▶ **Activity**: Copy out each line below in which the string "Partial" appears.

** Opening Data for the task block **

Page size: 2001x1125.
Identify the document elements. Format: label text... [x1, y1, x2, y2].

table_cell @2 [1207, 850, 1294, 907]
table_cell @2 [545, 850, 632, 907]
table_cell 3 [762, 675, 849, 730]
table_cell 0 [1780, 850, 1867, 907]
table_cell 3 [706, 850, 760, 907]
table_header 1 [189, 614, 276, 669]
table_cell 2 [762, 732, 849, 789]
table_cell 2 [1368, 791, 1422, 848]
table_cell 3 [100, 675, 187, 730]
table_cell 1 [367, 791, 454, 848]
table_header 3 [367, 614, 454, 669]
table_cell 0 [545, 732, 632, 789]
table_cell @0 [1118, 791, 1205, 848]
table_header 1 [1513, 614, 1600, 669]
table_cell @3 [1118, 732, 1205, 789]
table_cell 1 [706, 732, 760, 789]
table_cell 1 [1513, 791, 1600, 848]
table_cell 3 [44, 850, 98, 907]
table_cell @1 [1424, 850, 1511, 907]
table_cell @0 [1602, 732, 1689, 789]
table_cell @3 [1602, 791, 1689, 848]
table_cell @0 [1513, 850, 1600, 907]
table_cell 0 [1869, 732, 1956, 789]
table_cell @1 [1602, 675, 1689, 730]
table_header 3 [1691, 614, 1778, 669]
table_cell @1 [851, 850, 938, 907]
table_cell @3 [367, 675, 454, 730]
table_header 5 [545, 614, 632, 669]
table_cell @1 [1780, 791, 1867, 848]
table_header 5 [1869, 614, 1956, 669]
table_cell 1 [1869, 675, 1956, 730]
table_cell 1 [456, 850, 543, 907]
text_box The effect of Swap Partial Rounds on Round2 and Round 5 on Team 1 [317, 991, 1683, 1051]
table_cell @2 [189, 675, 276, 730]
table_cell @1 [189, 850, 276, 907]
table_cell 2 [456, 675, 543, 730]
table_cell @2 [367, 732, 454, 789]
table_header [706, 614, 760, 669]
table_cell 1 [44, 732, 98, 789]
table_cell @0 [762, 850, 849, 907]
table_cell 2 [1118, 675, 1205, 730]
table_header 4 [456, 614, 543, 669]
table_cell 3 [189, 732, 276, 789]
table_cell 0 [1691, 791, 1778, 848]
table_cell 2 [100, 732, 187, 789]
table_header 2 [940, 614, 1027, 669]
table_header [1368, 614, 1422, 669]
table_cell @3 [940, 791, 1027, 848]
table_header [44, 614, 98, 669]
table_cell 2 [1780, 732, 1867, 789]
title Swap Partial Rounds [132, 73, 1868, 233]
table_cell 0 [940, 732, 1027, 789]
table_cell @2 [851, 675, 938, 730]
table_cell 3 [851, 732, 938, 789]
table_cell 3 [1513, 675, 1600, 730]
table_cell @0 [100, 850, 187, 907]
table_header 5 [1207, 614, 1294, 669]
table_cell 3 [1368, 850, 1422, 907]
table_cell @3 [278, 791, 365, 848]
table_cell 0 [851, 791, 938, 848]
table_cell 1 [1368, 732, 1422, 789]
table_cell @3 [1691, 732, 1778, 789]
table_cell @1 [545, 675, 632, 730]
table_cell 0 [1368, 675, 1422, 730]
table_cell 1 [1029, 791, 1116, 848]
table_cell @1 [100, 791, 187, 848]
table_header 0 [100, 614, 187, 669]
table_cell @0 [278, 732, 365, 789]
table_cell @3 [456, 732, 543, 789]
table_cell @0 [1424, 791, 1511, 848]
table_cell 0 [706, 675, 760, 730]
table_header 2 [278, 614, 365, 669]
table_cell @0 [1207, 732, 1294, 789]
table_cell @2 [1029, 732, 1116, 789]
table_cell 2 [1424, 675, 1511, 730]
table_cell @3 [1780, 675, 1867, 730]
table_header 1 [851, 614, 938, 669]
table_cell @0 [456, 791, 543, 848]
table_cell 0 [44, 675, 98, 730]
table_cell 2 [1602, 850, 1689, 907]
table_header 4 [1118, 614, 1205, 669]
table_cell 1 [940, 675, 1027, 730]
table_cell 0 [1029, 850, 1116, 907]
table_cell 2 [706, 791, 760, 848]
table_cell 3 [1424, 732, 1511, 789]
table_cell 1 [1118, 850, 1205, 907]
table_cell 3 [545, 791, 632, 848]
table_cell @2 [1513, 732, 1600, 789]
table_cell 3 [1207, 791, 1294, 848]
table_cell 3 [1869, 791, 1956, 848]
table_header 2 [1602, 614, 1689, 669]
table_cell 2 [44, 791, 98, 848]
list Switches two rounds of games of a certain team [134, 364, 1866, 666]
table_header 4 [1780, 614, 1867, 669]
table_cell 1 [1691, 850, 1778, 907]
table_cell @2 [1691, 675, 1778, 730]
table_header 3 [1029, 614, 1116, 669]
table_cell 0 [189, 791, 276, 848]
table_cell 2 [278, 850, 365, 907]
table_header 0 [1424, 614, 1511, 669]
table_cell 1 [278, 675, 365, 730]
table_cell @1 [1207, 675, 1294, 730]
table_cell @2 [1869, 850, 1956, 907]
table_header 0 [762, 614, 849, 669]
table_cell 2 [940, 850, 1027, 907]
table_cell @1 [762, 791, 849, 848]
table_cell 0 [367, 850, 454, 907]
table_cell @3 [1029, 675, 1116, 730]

** Closing Data for the task block **

▶ **Exercise solution**:
text_box The effect of Swap Partial Rounds on Round2 and Round 5 on Team 1 [317, 991, 1683, 1051]
title Swap Partial Rounds [132, 73, 1868, 233]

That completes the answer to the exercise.